• [Document extract]
# Wanting to be a police officer



## Such and Such (Sep 13, 2014)

My dream is to become a police officer. I'm currently at University studying sociology, psychology and criminology just to kill time. Also works in my favour for higher ranking, pay etc eventually with a degree. 

Wondering if anybody has had any difficulty/success becoming a police officer due to Social Anxiety? I'm stable as I have ever been, I've more-or-less become like any other person who experiences bouts of sadness or anxiety at one point or another.


----------



## Neo1234 (Mar 6, 2012)

Good to know about your dream.A while ago ,I also wanted to become police officer or join army , but my heart always pulls me back to maths,physics ,all tech stuffs.Idk,its just a matter of what my heart wants more.Well anyway, good luck to you .You will get success if your really passionate enough!


----------



## burningpile (Feb 14, 2014)

If you're qualified and can pass the various exams and evaluations, then you can do it. There's really only one way to find out. 
There are a lot of avenues to take besides being an officer, you could work in analysis too. A lot of criminology students here start off in neighbourhood crime mapping, the end result helps to determine high risk zones in the city. Coupled with statistical analysis, a crime prevention program can be put in place. This might be anything from creating awareness to increasing officer presence in an area at a specific time. You don't need to be a patrol officer to make a difference in your community, explore other options to make the best use of your abilities.


----------

(Items from a data source)

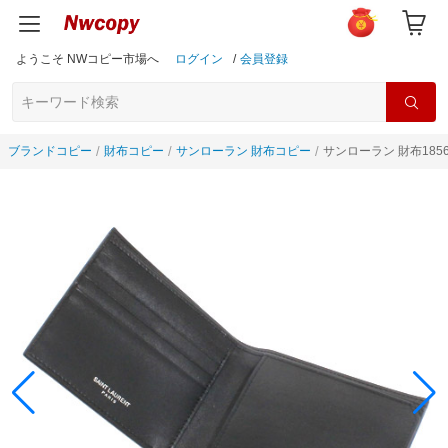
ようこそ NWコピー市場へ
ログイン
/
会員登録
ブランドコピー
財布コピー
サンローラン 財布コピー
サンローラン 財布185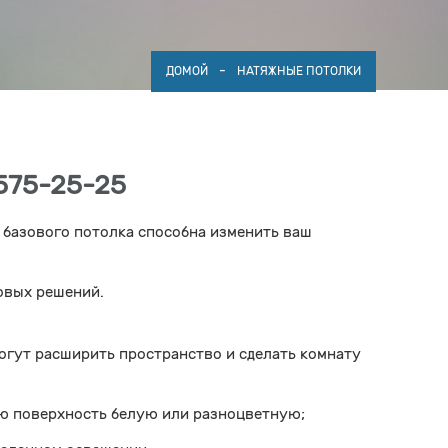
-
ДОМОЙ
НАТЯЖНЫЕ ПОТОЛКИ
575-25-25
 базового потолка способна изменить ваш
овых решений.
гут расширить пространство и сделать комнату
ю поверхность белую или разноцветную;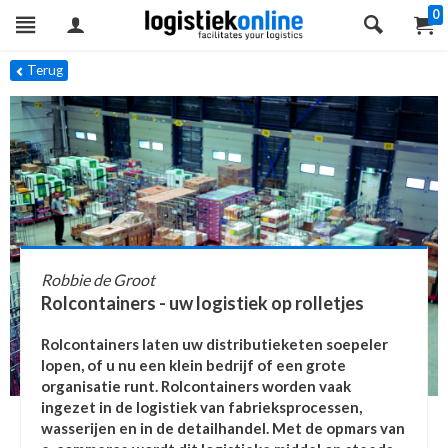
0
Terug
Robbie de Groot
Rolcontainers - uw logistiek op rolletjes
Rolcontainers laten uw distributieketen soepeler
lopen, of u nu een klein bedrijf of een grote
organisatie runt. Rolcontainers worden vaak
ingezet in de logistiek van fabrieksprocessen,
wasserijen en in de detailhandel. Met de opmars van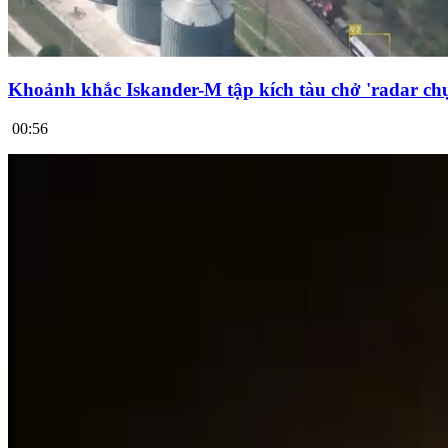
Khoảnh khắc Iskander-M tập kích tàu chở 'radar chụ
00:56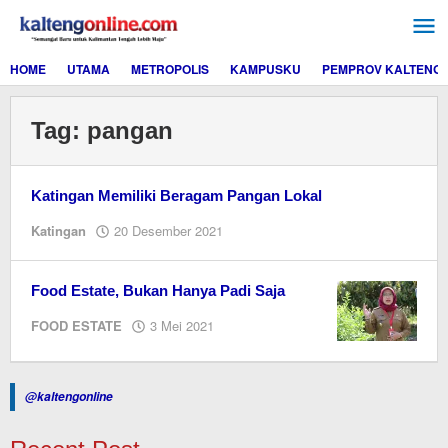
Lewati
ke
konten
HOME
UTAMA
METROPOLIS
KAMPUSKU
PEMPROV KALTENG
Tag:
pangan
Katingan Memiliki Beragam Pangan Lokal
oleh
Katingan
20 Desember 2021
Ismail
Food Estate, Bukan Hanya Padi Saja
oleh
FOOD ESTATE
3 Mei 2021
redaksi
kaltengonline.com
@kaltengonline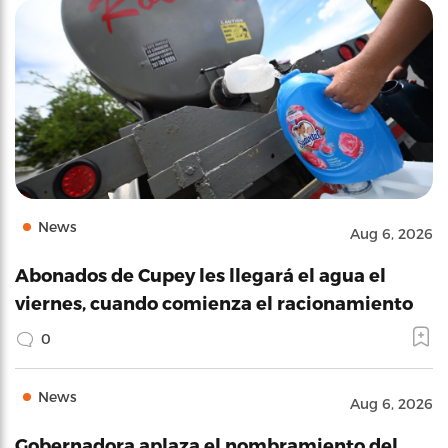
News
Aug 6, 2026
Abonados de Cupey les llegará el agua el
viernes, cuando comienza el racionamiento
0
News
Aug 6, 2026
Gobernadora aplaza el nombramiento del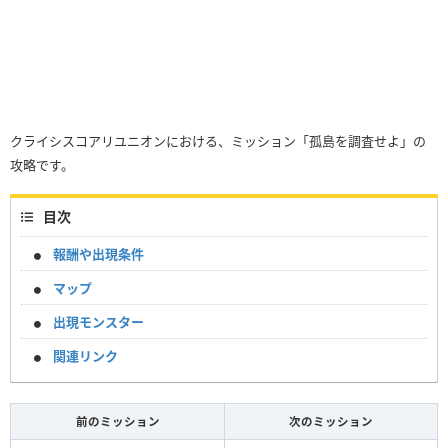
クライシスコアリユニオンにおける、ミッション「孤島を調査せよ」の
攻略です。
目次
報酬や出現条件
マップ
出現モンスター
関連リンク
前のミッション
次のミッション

---

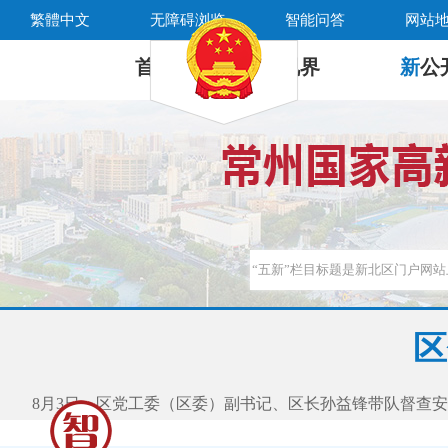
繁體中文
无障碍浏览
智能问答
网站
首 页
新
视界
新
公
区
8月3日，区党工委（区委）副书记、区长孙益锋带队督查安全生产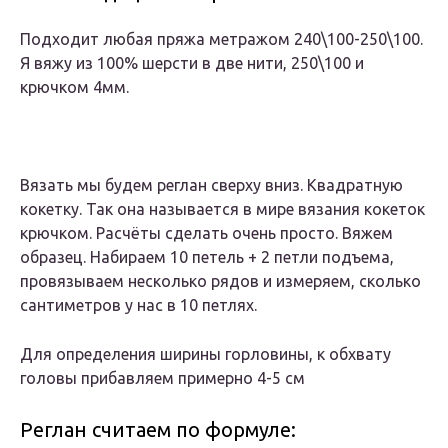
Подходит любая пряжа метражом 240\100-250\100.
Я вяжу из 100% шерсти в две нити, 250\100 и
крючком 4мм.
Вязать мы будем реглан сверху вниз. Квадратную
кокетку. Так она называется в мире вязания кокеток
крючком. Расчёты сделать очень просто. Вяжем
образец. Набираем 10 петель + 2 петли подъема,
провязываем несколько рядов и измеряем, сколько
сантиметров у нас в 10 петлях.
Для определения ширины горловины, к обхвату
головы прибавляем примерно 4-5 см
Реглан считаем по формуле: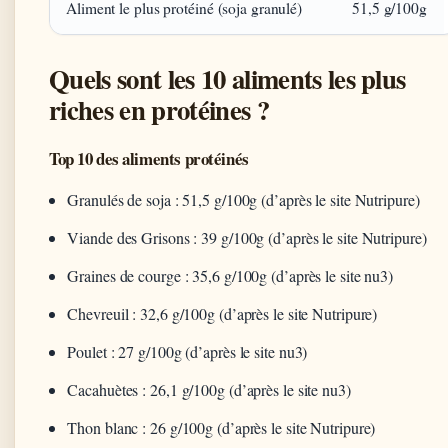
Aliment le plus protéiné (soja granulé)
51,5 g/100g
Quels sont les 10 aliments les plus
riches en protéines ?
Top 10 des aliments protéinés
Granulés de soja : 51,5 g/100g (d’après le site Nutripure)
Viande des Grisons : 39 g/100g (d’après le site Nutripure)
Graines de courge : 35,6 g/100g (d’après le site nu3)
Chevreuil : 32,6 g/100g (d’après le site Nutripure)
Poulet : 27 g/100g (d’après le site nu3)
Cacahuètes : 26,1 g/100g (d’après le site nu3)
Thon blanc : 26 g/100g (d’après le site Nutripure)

...

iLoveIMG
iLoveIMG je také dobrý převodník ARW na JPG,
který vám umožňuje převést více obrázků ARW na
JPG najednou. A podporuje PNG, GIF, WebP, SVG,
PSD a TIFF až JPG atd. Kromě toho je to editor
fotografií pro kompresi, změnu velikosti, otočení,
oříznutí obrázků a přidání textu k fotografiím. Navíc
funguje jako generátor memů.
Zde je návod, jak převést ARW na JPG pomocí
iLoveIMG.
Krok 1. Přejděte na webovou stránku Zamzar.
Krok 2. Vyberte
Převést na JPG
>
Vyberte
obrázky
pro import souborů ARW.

• [Written task] Please copy the thread about becoming a police officer from "## Such and" up to and including "(Mar 6, 2012)", substituting "history" for "sociology".

• [Completed task]
## Such and Such (Sep 13, 2014)

My dream is to become a police officer. I'm currently at University studying history, psychology and criminology just to kill time. Also works in my favour for higher ranking, pay etc eventually with a degree. 

Wondering if anybody has had any difficulty/success becoming a police officer due to Social Anxiety? I'm stable as I have ever been, I've more-or-less become like any other person who experiences bouts of sadness or anxiety at one point or another.


----------



## Neo1234 (Mar 6, 2012)